-- SOURCE MATERIAL follows --
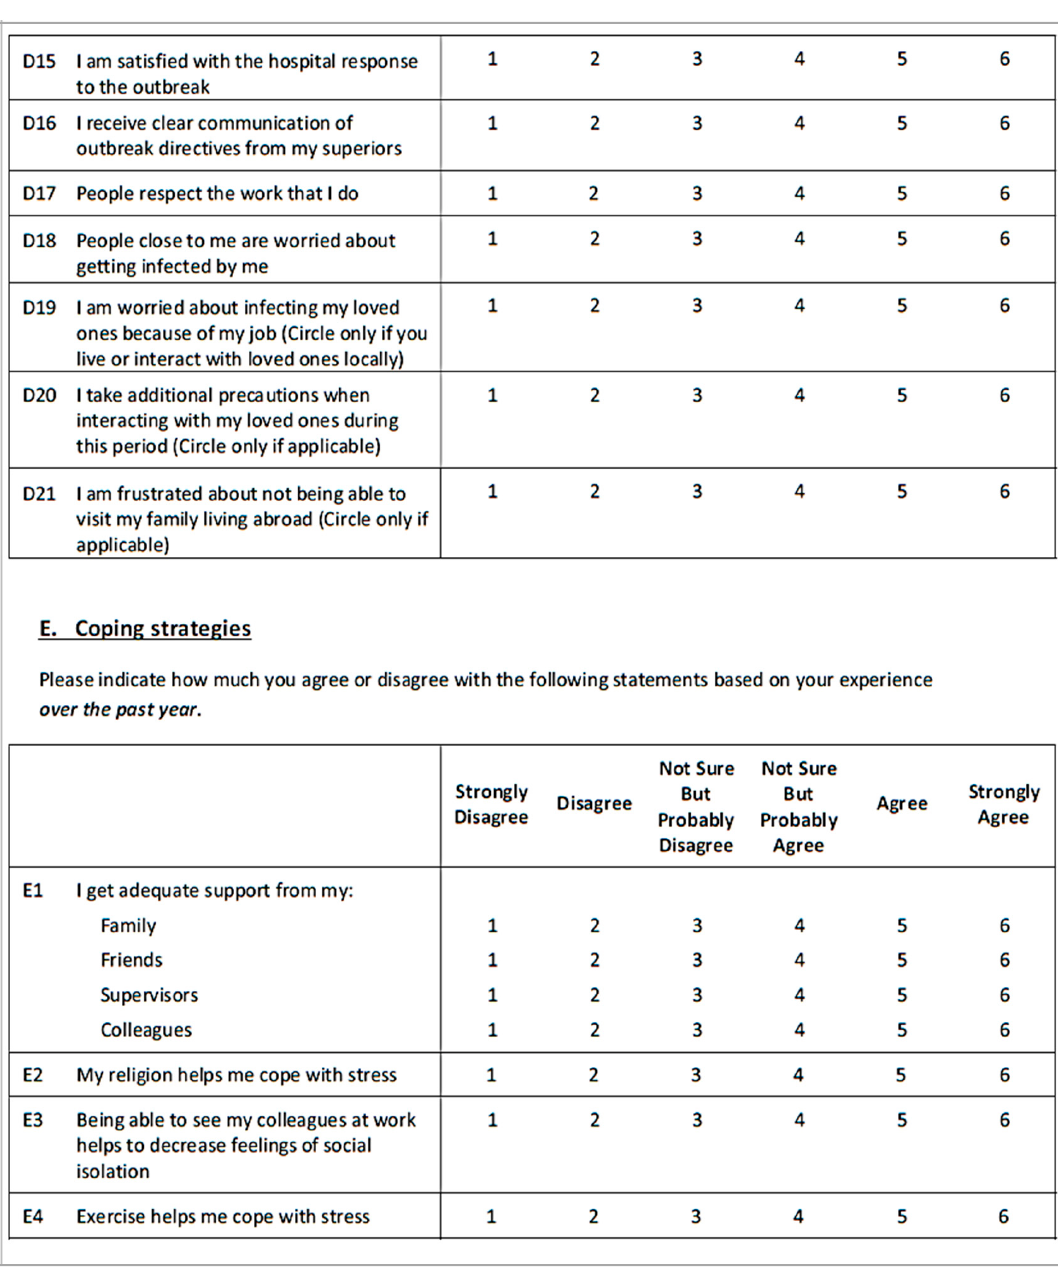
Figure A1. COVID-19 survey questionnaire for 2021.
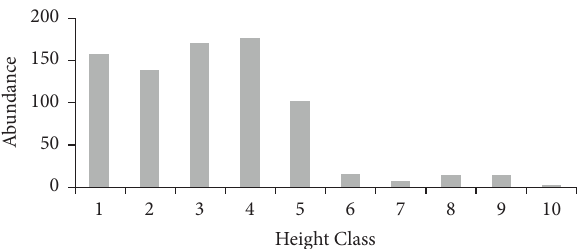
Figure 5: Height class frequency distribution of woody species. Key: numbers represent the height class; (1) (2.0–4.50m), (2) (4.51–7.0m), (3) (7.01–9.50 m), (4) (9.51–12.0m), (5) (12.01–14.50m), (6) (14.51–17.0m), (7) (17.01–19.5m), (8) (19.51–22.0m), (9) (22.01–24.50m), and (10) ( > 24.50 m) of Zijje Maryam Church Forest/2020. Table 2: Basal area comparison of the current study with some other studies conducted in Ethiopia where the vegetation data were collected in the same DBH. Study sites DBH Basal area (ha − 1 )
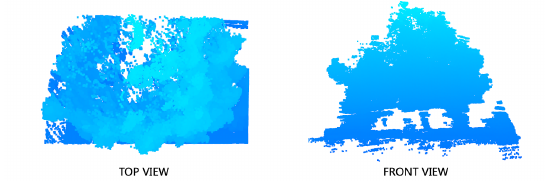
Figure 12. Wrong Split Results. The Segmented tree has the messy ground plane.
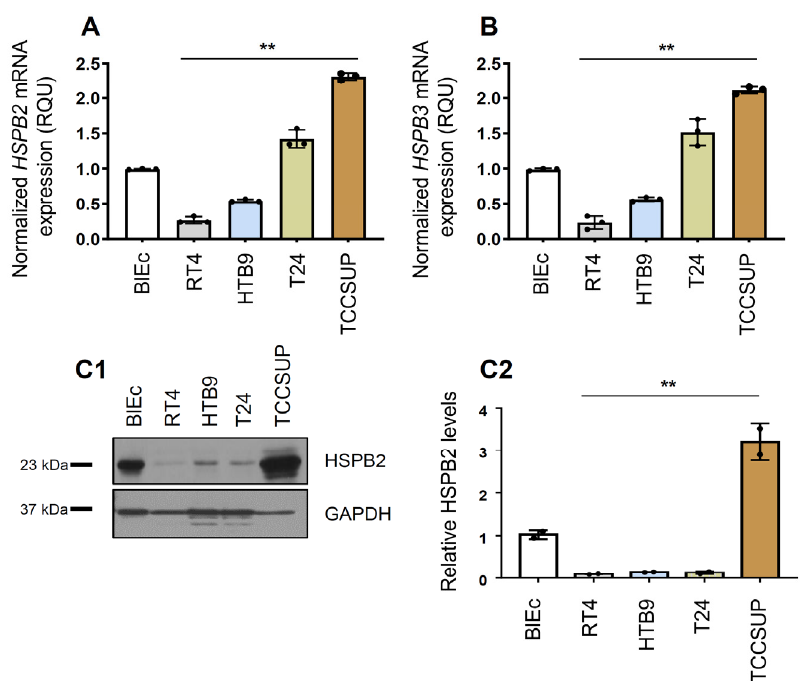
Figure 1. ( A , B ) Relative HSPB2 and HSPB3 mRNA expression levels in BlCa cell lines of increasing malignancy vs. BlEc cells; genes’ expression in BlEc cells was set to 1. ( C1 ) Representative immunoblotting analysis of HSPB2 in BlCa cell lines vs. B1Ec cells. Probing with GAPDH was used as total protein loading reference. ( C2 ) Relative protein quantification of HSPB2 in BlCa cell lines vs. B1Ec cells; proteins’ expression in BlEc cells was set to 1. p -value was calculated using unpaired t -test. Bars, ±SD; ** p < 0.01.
-- SOURCE MATERIAL concluded --
WHAT YOU HAVE TO DO:
Each line above has to be returned exactly. Drop the pictures.

SOLUTION TO THIS EXERCISE:
Figure A1. COVID-19 survey questionnaire for 2021.
Figure 5: Height class frequency distribution of woody species. Key: numbers represent the height class; (1) (2.0–4.50m), (2) (4.51–7.0m), (3) (7.01–9.50 m), (4) (9.51–12.0m), (5) (12.01–14.50m), (6) (14.51–17.0m), (7) (17.01–19.5m), (8) (19.51–22.0m), (9) (22.01–24.50m), and (10) ( > 24.50 m) of Zijje Maryam Church Forest/2020. Table 2: Basal area comparison of the current study with some other studies conducted in Ethiopia where the vegetation data were collected in the same DBH. Study sites DBH Basal area (ha − 1 )
Figure 12. Wrong Split Results. The Segmented tree has the messy ground plane.
Figure 1. ( A , B ) Relative HSPB2 and HSPB3 mRNA expression levels in BlCa cell lines of increasing malignancy vs. BlEc cells; genes’ expression in BlEc cells was set to 1. ( C1 ) Representative immunoblotting analysis of HSPB2 in BlCa cell lines vs. B1Ec cells. Probing with GAPDH was used as total protein loading reference. ( C2 ) Relative protein quantification of HSPB2 in BlCa cell lines vs. B1Ec cells; proteins’ expression in BlEc cells was set to 1. p -value was calculated using unpaired t -test. Bars, ±SD; ** p < 0.01.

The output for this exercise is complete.